Peter Feinman founder and president of the Institute of History, Archaeology, and Education, a non-profit organization which provides enrichment programs for schools, professional development program for teachers, public programs including leading Historyhostels and Teacherhostels to the historic sites in the state, promotes county history conferences and the more effective use of New York State Heritage Weekend and the Ramble.
2 thoughts on “Peter Feinman: The Legend of Sleepy Hollow (2012)”
Unfortunately, as time and municipal budgets and local politicians and developers have shown, such pretty ideas do not work in the long run.
The critics said in the past and even today the same basic things about military budgets and NASA budgets.
“We can use the money to fight crime and poverty, lower taxes, better housing, better education, repairs roads and bridges, Etc”. and so forth.
The sad reality is that all the money, if any, that was saved was frittered away, mostly lining pockets and bank accounts.
We still have problems with all the above listed issues and a mere $800.00 will vanish in an instant.

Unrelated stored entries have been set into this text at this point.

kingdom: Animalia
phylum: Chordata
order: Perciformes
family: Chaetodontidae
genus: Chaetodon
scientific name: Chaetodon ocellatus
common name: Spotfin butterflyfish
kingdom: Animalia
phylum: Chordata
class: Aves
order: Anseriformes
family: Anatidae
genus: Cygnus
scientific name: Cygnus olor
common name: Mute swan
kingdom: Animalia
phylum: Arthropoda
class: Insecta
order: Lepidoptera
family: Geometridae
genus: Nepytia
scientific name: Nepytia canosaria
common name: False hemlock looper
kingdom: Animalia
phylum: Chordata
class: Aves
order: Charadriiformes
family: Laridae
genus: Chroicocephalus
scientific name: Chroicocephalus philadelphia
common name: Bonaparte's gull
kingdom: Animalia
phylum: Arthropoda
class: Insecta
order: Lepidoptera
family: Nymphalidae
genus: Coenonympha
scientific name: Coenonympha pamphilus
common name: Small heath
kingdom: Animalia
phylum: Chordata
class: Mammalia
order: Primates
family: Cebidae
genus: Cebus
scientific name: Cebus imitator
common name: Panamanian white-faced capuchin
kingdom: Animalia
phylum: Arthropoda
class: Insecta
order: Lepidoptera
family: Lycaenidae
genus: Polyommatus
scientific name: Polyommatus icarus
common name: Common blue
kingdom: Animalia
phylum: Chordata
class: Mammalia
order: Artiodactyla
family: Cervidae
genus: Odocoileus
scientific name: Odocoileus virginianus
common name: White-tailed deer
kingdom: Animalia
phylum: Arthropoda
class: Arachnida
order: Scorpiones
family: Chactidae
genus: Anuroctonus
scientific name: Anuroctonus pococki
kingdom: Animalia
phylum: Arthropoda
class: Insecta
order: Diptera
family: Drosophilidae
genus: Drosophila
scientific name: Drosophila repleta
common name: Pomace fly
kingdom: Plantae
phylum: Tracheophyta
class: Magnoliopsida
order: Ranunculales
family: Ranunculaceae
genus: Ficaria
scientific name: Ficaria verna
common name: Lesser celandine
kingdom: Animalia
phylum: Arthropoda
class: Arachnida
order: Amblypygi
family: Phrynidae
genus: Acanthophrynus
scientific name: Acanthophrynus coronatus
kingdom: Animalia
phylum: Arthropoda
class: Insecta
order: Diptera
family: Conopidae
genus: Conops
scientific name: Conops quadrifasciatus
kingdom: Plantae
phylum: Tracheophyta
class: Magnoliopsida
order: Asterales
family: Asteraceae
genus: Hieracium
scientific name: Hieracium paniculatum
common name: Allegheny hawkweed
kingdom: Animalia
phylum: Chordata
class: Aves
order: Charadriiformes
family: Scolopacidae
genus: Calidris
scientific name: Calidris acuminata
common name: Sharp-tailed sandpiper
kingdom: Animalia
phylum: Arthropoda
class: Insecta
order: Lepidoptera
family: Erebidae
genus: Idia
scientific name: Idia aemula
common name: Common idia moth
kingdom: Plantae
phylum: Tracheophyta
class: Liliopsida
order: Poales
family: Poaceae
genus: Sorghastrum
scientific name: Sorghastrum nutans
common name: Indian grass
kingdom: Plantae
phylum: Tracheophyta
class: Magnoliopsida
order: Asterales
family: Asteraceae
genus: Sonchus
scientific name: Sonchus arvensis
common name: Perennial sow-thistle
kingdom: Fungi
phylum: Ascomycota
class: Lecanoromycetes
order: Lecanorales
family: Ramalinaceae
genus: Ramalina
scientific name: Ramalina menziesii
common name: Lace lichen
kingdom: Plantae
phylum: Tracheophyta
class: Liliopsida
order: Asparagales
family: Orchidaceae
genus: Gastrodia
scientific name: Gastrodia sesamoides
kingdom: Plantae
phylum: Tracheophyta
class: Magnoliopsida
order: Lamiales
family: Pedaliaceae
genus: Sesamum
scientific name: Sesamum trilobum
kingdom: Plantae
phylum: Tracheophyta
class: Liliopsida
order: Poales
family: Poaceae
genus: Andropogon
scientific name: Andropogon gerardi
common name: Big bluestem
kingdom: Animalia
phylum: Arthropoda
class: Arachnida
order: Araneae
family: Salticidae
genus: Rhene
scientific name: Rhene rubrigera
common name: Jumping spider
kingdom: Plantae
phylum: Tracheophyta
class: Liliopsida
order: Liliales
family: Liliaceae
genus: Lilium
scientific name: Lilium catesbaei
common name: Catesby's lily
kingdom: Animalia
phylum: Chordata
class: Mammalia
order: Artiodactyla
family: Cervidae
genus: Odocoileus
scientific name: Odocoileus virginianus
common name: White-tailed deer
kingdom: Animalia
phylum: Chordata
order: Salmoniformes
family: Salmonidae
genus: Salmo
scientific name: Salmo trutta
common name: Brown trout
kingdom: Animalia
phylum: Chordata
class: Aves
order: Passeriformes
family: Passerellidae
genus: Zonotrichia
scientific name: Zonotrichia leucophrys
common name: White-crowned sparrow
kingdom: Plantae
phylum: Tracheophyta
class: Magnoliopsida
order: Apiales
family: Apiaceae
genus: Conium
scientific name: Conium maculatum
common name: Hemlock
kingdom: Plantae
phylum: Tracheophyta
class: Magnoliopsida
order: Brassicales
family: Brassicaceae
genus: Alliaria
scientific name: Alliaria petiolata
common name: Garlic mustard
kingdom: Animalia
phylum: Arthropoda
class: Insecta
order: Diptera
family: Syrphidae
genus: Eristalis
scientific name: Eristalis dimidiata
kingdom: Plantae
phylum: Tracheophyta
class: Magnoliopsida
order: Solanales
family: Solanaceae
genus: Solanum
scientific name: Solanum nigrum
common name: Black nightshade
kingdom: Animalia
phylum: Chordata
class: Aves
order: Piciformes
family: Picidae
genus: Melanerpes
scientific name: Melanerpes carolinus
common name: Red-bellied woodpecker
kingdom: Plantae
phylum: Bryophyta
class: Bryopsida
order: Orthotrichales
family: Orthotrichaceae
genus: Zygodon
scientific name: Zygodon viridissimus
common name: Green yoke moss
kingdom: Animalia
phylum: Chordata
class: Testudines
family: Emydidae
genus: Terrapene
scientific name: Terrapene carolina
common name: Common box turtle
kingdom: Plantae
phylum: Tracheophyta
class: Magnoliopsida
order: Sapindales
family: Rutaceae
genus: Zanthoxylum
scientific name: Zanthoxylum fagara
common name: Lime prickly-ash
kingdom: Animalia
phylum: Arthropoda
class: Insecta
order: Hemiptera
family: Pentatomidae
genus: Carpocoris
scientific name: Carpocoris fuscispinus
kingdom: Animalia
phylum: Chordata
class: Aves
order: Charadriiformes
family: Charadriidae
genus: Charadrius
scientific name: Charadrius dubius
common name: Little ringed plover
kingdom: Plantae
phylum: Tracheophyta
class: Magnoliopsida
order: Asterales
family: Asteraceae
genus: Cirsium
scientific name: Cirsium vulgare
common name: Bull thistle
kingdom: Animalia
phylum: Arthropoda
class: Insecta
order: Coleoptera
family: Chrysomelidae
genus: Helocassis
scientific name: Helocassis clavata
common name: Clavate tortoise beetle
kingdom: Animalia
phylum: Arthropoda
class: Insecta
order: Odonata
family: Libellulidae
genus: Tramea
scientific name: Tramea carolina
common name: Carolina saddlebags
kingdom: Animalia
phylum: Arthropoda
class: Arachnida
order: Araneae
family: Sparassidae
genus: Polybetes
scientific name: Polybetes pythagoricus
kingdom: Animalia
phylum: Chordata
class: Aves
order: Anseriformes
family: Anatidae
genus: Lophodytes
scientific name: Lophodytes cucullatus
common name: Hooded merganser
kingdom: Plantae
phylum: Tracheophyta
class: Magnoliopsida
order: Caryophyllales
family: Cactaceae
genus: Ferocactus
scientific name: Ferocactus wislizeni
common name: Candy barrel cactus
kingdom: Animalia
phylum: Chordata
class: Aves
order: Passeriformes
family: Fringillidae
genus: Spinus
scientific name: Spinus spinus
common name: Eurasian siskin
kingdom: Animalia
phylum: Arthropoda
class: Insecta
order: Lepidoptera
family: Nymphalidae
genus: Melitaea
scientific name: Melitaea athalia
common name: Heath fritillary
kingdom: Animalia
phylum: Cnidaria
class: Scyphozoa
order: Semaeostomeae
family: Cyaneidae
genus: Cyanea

At least if it is earmarked clearly for the lighthouse, we know where it is going and can watch it. And a historic restoration is for the public good.
Once there was a farmer, let’s call him “Farmer T.” who was on his way to buy seeds that were to become the next crop.
Just before completing the purchase he heard a voice, “There is something wrong when we are spending that kind of money in this economic environment.”
Farmer T. thought, “Perhaps the voice is right. Buying seeds is a waste of money. No way it’ll stimulate the economy. After all, they’ll just be thrown away, scattered in the dirt.”
So he put the money back in his pocket, walked out of the seed store, and headed to Starbucks where he bought himself a latte with the money.
Now to this article.
It sounds to me like the $800,000 is like seed money. No one knows for sure if it’ll lead to anything good, but without seed money, without vision, the probability of anything good developing soon is depressingly low.
Perhaps the cultural heritage economic development referred to in the article, nudged on by the participation of people with vision working together, a new community will emerge on the site and perhaps even beyond.
And, I’ll bet a latte that it’ll take very little time for the $800,000 seed money, and far more, to come back into the community in taxes and increased commerce.